- DIRECTIONS
Rewrite the data below with every "SHOWBIZZ" changed to "ENTERTAINMENT". Leave all other text as it is.

- MATERIAL TO PROCESS
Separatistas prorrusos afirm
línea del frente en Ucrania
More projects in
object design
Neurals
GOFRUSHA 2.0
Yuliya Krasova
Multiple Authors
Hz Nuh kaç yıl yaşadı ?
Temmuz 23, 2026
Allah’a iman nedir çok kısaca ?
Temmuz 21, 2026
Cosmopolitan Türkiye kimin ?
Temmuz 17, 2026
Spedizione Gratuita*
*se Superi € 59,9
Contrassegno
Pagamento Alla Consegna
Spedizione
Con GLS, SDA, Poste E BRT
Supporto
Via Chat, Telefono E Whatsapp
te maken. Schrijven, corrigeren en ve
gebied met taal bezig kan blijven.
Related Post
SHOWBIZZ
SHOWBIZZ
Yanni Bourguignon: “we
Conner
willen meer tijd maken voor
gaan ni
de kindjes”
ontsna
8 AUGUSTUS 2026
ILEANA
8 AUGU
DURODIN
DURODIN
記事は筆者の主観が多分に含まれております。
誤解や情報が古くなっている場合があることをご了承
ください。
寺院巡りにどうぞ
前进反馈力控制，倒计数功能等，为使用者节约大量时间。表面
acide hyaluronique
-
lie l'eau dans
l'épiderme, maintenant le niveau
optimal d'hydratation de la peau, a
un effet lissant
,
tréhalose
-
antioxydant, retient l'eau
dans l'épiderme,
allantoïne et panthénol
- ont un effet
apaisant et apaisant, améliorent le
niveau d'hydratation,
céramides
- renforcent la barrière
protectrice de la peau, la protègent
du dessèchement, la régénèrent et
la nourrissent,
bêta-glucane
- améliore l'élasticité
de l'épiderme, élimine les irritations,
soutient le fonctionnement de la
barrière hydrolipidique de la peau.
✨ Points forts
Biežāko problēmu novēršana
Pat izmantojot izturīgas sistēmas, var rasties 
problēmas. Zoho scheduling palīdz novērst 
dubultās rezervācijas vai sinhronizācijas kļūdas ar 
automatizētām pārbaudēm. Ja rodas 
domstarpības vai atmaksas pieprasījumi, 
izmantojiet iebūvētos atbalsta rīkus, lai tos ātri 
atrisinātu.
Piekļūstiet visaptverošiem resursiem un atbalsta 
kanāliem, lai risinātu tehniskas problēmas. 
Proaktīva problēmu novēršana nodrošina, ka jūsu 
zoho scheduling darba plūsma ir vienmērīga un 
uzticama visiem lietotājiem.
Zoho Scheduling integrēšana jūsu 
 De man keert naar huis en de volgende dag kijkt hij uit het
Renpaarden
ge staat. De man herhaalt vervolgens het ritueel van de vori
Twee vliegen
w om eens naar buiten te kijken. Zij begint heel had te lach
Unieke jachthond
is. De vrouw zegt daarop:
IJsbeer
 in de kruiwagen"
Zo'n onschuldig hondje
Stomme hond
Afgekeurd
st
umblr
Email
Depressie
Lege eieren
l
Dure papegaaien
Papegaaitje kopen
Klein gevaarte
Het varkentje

- RESPONSE FOR THIS EXERCISE
Separatistas prorrusos afirm
línea del frente en Ucrania
More projects in
object design
Neurals
GOFRUSHA 2.0
Yuliya Krasova
Multiple Authors
Hz Nuh kaç yıl yaşadı ?
Temmuz 23, 2026
Allah’a iman nedir çok kısaca ?
Temmuz 21, 2026
Cosmopolitan Türkiye kimin ?
Temmuz 17, 2026
Spedizione Gratuita*
*se Superi € 59,9
Contrassegno
Pagamento Alla Consegna
Spedizione
Con GLS, SDA, Poste E BRT
Supporto
Via Chat, Telefono E Whatsapp
te maken. Schrijven, corrigeren en ve
gebied met taal bezig kan blijven.
Related Post
ENTERTAINMENT
ENTERTAINMENT
Yanni Bourguignon: “we
Conner
willen meer tijd maken voor
gaan ni
de kindjes”
ontsna
8 AUGUSTUS 2026
ILEANA
8 AUGU
DURODIN
DURODIN
記事は筆者の主観が多分に含まれております。
誤解や情報が古くなっている場合があることをご了承
ください。
寺院巡りにどうぞ
前进反馈力控制，倒计数功能等，为使用者节约大量时间。表面
acide hyaluronique
-
lie l'eau dans
l'épiderme, maintenant le niveau
optimal d'hydratation de la peau, a
un effet lissant
,
tréhalose
-
antioxydant, retient l'eau
dans l'épiderme,
allantoïne et panthénol
- ont un effet
apaisant et apaisant, améliorent le
niveau d'hydratation,
céramides
- renforcent la barrière
protectrice de la peau, la protègent
du dessèchement, la régénèrent et
la nourrissent,
bêta-glucane
- améliore l'élasticité
de l'épiderme, élimine les irritations,
soutient le fonctionnement de la
barrière hydrolipidique de la peau.
✨ Points forts
Biežāko problēmu novēršana
Pat izmantojot izturīgas sistēmas, var rasties 
problēmas. Zoho scheduling palīdz novērst 
dubultās rezervācijas vai sinhronizācijas kļūdas ar 
automatizētām pārbaudēm. Ja rodas 
domstarpības vai atmaksas pieprasījumi, 
izmantojiet iebūvētos atbalsta rīkus, lai tos ātri 
atrisinātu.
Piekļūstiet visaptverošiem resursiem un atbalsta 
kanāliem, lai risinātu tehniskas problēmas. 
Proaktīva problēmu novēršana nodrošina, ka jūsu 
zoho scheduling darba plūsma ir vienmērīga un 
uzticama visiem lietotājiem.
Zoho Scheduling integrēšana jūsu 
 De man keert naar huis en de volgende dag kijkt hij uit het
Renpaarden
ge staat. De man herhaalt vervolgens het ritueel van de vori
Twee vliegen
w om eens naar buiten te kijken. Zij begint heel had te lach
Unieke jachthond
is. De vrouw zegt daarop:
IJsbeer
 in de kruiwagen"
Zo'n onschuldig hondje
Stomme hond
Afgekeurd
st
umblr
Email
Depressie
Lege eieren
l
Dure papegaaien
Papegaaitje kopen
Klein gevaarte
Het varkentje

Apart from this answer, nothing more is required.